# [Work request]
Can you copy out, word for word, everything from the line containing "gives any weight" down to the line containing "Shows: 1440", with both of those lines included?

# [Given data]
──────────────────────────────

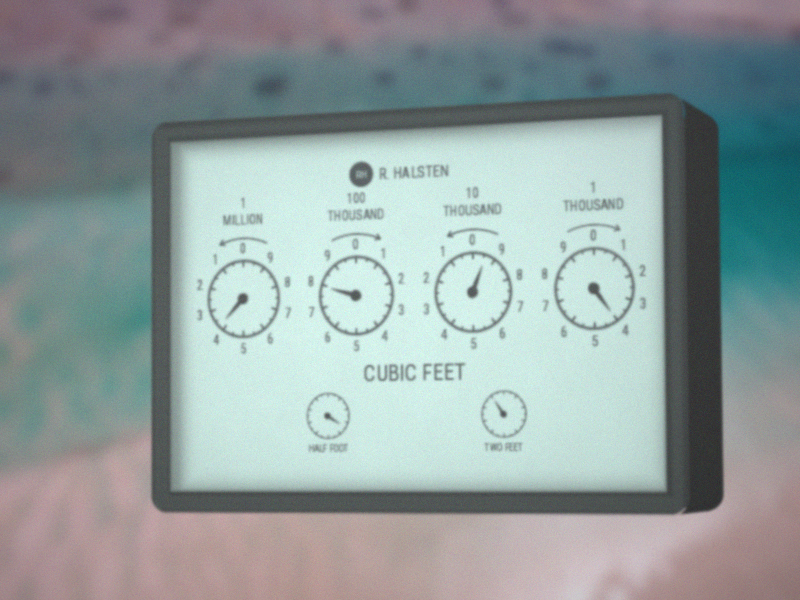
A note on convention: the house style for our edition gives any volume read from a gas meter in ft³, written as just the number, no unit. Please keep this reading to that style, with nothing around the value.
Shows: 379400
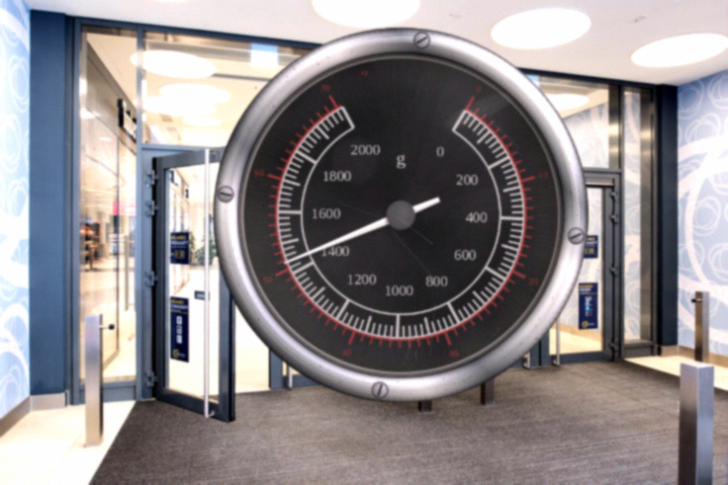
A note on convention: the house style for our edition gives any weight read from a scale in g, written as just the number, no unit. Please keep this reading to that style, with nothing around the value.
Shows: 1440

──────────────────────────────

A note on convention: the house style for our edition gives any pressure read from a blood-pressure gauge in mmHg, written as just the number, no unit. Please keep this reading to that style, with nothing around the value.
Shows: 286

──────────────────────────────

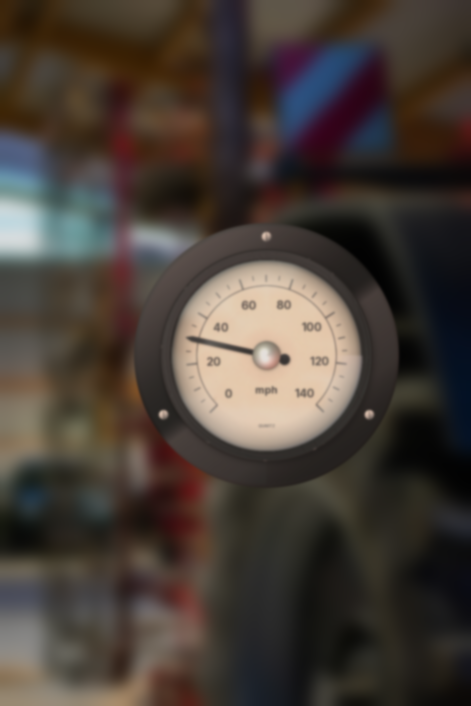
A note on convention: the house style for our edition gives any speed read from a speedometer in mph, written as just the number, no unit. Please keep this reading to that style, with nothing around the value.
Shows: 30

──────────────────────────────

# [Your response]
A note on convention: the house style for our edition gives any weight read from a scale in g, written as just the number, no unit. Please keep this reading to that style, with nothing around the value.
Shows: 1440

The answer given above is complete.